━━━ Exercise inputs ━━━

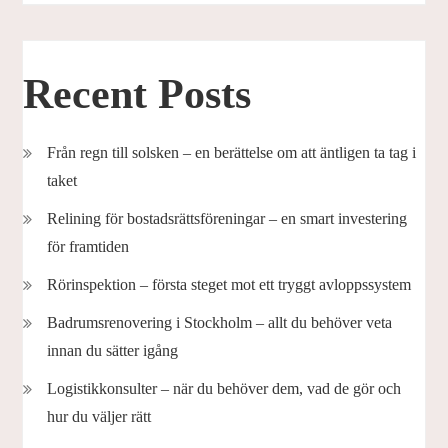
Recent Posts
Från regn till solsken – en berättelse om att äntligen ta tag i
taket
Relining för bostadsrättsföreningar – en smart investering
för framtiden
Rörinspektion – första steget mot ett tryggt avloppssystem
Badrumsrenovering i Stockholm – allt du behöver veta
innan du sätter igång
Logistikkonsulter – när du behöver dem, vad de gör och
hur du väljer rätt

━━━

■ **Problem**
Can you write out every line of text in the material word for word, leaving the picture out of your answer?

■ **Task answer**
Recent Posts
Från regn till solsken – en berättelse om att äntligen ta tag i
taket
Relining för bostadsrättsföreningar – en smart investering
för framtiden
Rörinspektion – första steget mot ett tryggt avloppssystem
Badrumsrenovering i Stockholm – allt du behöver veta
innan du sätter igång
Logistikkonsulter – när du behöver dem, vad de gör och
hur du väljer rätt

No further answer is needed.